Using this, (dt)^2 is simple. If you separate your interval in about $\sim N$ steps, then $dt \sim \frac{1}{N}$. So $(dt)^2 \sim \frac{1}{N^2}$. Yet if you sum $N$ steps of size $\frac{1}{N^2}$, in the limit $N\to \infty$, you will end up with nothing. So $(dt)^2$ has no effect.
Now $dB_t$ is a strange beast. Comparatively it is of size $\sqrt{dt}$ (have a look at the scaling of the probability density in $x$ and $t$), so by the reasoning above, the integral should explode. Yet it changes sign all the time and those changes cancel each other quite nicely in the end.
On the other hand $(dB_t)^2 \sim \sqrt{dt}^2 = dt$ and has a fixed sign, so the calculation rule at least is not surprising. (That it is actually equal, however, is a not so trivial matter.)
The last one, $dB_t dt$ again is simple, as this is of order $\sim (dt)^{3/2}$, which allows us to use a similar argument to $(dt)^2$.
I should again stress, that this is only intuition, which cannot prove anything, only help in finding what to prove. For example using this, Ito's formula looks just like a Taylor expansion in $dB_t$ and $dt$, where you throw away the terms of order larger than $dt$.
Solution 2:
For stochastic processes of the form $ dX_t = \theta_tdt+ K_tdB_t$ and $ dY_t = \gamma_tdt+ L_tdW_t$ where $B_t$ and $W_t$ are two correlated Brownian motions with correlation coefficient $\rho$ you have $d<X,Y>_t = \rho K_tL_tdt$ (for more details see convergence of quadratic variation and covariation of stochastic processes).

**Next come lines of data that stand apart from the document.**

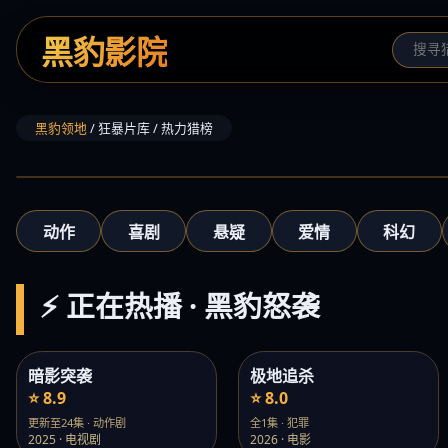
黑豹影院
黑豹领地
/ 狂暴片库 / 热力猎榜
‹
动作
喜剧
悬疑
爱情
科幻
⚡ 正在热播 · 黑豹怒袭
暗影突袭
极地追杀
⭐ 8.9
⭐ 8.0
更新至24集 · 动作剧
全1集 · 犯罪
2025 · 电视剧
2026 · 电影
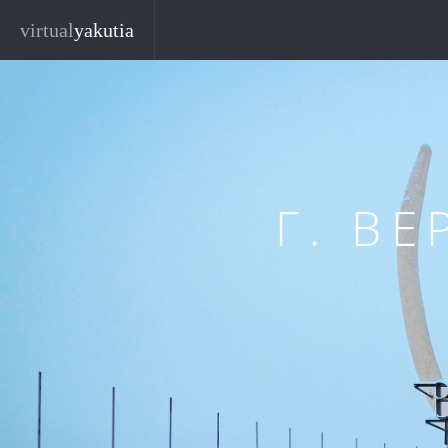
Перейти к основному содержанию
virtual
yakutia
Г. В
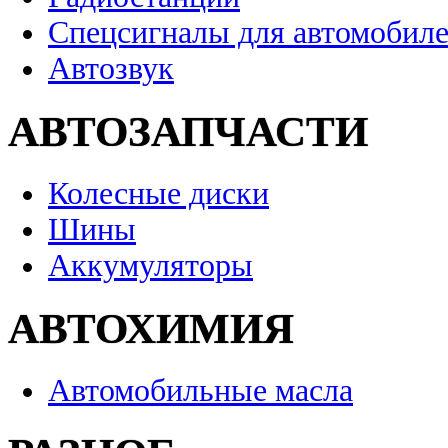
Спецсигналы для автомобил
Автозвук
АВТОЗАПЧАСТИ
Колесные диски
Шины
Аккумуляторы
АВТОХИМИЯ
Автомобильные масла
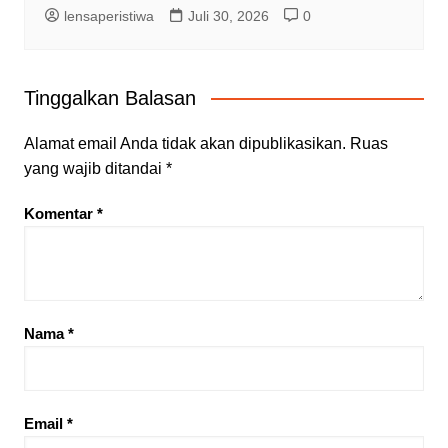
lensaperistiwa
Juli 30, 2026
0
Tinggalkan Balasan
Alamat email Anda tidak akan dipublikasikan.
Ruas
yang wajib ditandai
*
Komentar
*
Nama
*
Email
*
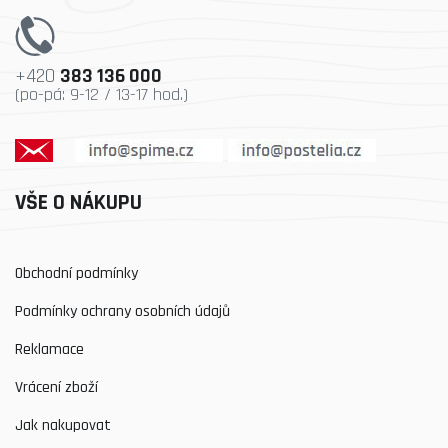
+420
383 136 000
(po-pá: 9-12 / 13-17 hod.)
VŠE O NÁKUPU
Obchodní podmínky
Podmínky ochrany osobních údajů
Reklamace
Vrácení zboží
Jak nakupovat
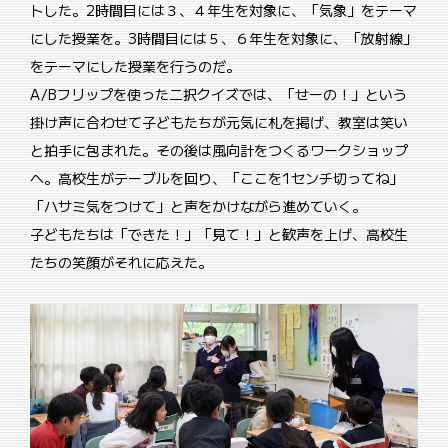
トした。2時間目には３、４年生を対象に、「気象」をテーマ
にした授業を。3時間目には５、６年生を対象に、「放射線」
をテーマにした授業を行うのだ。
A/Bフリップを使った二択クイズでは、「せーの！」という
掛け声に合わせて子どもたちが元気に札を掲げ、教室は笑い
と拍手に包まれた。その後は風向計をつくるワークショップ
へ。高校生がテーブルを回り、「ここを1センチ切ってね」
「ハサミ気をつけて」と声をかけながら進めていく。
子どもたちは「できた！」「見て！」と歓声を上げ、高校生
たちの笑顔がそれに応えた。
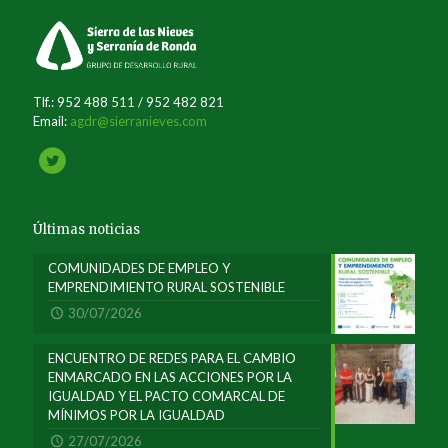
Tlf.: 952 488 511 / 952 482 821
Email:
agdr@sierranieves.com
Últimas noticias
COMUNIDADES DE EMPLEO Y
EMPRENDIMIENTO RURAL SOSTENIBLE
30/07/2026
ENCUENTRO DE REDES PARA EL CAMBIO
ENMARCADO EN LAS ACCIONES POR LA
IGUALDAD Y EL PACTO COMARCAL DE
MÍNIMOS POR LA IGUALDAD
27/07/2026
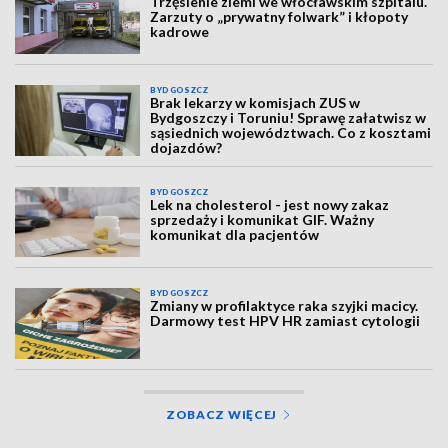
Trzęsienie ziemi we włocławskim szpitalu.
Zarzuty o „prywatny folwark” i kłopoty
kadrowe
BYDGOSZCZ
Brak lekarzy w komisjach ZUS w
Bydgoszczy i Toruniu! Sprawę załatwisz w
sąsiednich województwach. Co z kosztami
dojazdów?
BYDGOSZCZ
Lek na cholesterol - jest nowy zakaz
sprzedaży i komunikat GIF. Ważny
komunikat dla pacjentów
BYDGOSZCZ
Zmiany w profilaktyce raka szyjki macicy.
Darmowy test HPV HR zamiast cytologii
ZOBACZ WIĘCEJ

Examples you mentioned above are particular cases :
$(dt)^2 = 0$ because your process have no diffusion i.e, $X(t)=t$ meaning $K_t=0$ and $\theta_t=1$ $\forall t$ and $d<X,X>_t=(dt)^2=0$.
$dZ(t)^2 = dt$ you took $X(t)=B(t)$ where $B(t)$ is a B.M this gives $K_t=1$ and $\theta_t=0$ $\forall t$ and thus you obtain $d<X,X>_t=dt$ (notice that the correlation between a process and itself is 1).

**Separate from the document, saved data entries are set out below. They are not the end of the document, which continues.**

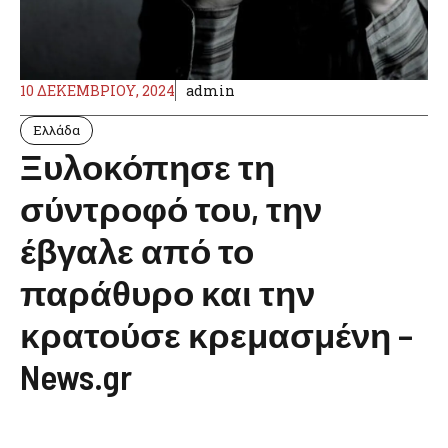
10 ΔΕΚΕΜΒΡΊΟΥ, 2024
admin
Ελλάδα
Ξυλοκόπησε τη
σύντροφό του, την
έβγαλε από το
παράθυρο και την
κρατούσε κρεμασμένη –
News.gr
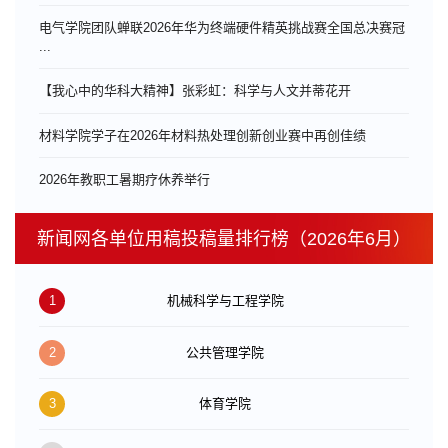
电气学院团队蝉联2026年华为终端硬件精英挑战赛全国总决赛冠
...
【我心中的华科大精神】张彩虹：科学与人文并蒂花开
材料学院学子在2026年材料热处理创新创业赛中再创佳绩
​2026年教职工暑期疗休养举行
新闻网各单位用稿投稿量排行榜（2026年6月）
1
机械科学与工程学院
2
公共管理学院
3
体育学院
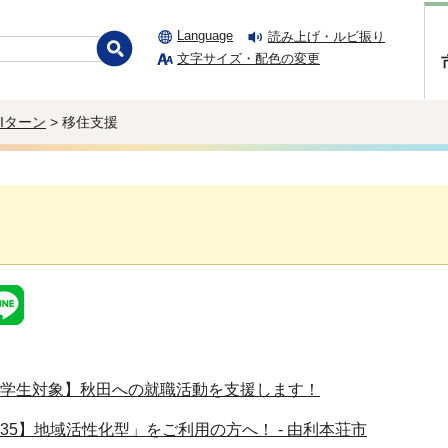
Language
読み上げ・ルビ振り
文字サイズ・配色の変更
Iターン
> 移住支援
学生対象】秋田への就職活動を支援します！
35】地域活性化型」をご利用の方へ！ - 由利本荘市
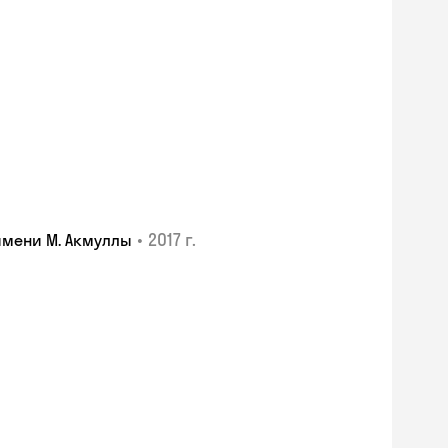
•
2017 г.
имени М. Акмуллы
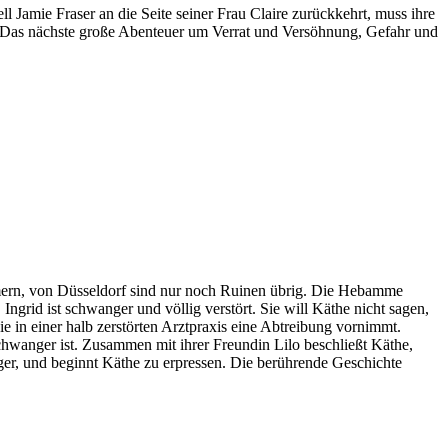
 Jamie Fraser an die Seite seiner Frau Claire zurückkehrt, muss ihre
 – Das nächste große Abenteuer um Verrat und Versöhnung, Gefahr und
mern, von Düsseldorf sind nur noch Ruinen übrig. Die Hebamme
Ingrid ist schwanger und völlig verstört. Sie will Käthe nicht sagen,
ie in einer halb zerstörten Arztpraxis eine Abtreibung vornimmt.
chwanger ist. Zusammen mit ihrer Freundin Lilo beschließt Käthe,
ger, und beginnt Käthe zu erpressen. Die berührende Geschichte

for the third example $X(t)=t$ and $Y(t)=W(t)$ this gives $K_t=O$ and $L_t=1$ and you get the result.
For all processes $X_t$ with bounded variation and any other stochastic process $Y_t$ you have $d<X,X>_t=d<X,Y>_t=0$
Solution 3:
Other's have better answers, but in a simpler way:
$(dt)^2 ≈ 0$
Calculus looks at changes during small time steps $dt$ which when tiny, $(dt)^2 << dt$, so is approximated to be $0$. $[0.001 >> (0.001)^2 = 0.000001]$.
$dZ(t)^2 = dt$
To do with the 'scaling' chosen get a nice process. Out of three cases, $dZ(t)^2 \approx O(dt)$ provides a stable process, so we use $dZ(t)^2 = dt$.

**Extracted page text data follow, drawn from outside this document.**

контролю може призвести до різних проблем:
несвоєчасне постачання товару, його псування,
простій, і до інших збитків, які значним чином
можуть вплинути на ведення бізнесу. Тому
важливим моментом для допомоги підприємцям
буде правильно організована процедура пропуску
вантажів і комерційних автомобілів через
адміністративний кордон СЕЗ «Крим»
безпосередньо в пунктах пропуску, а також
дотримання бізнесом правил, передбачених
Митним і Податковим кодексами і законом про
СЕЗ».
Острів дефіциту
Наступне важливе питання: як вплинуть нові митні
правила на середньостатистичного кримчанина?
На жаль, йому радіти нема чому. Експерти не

[The two discarded cases are
- $dZ(t)^2 \rightarrow 0$ quicker than $dt$ does - process collapses to $0$,
- $dt \rightarrow 0$ quicker than $dZ(t)^2$ does - process grows indefinitely
.]
$dZ(t)dt=0$
uses the first and second points. Pretty much anything $< dt ≈ 0$, and we know $dZ(t) = \sqrt{dt}$ (from $dZ(t)^2 = dt$), therefore $dZ(t)dt < dt$.
EDIT: I think this is actually a botched answer more related to why we pick what we do when going from the BSE to the Kolmogorov equation.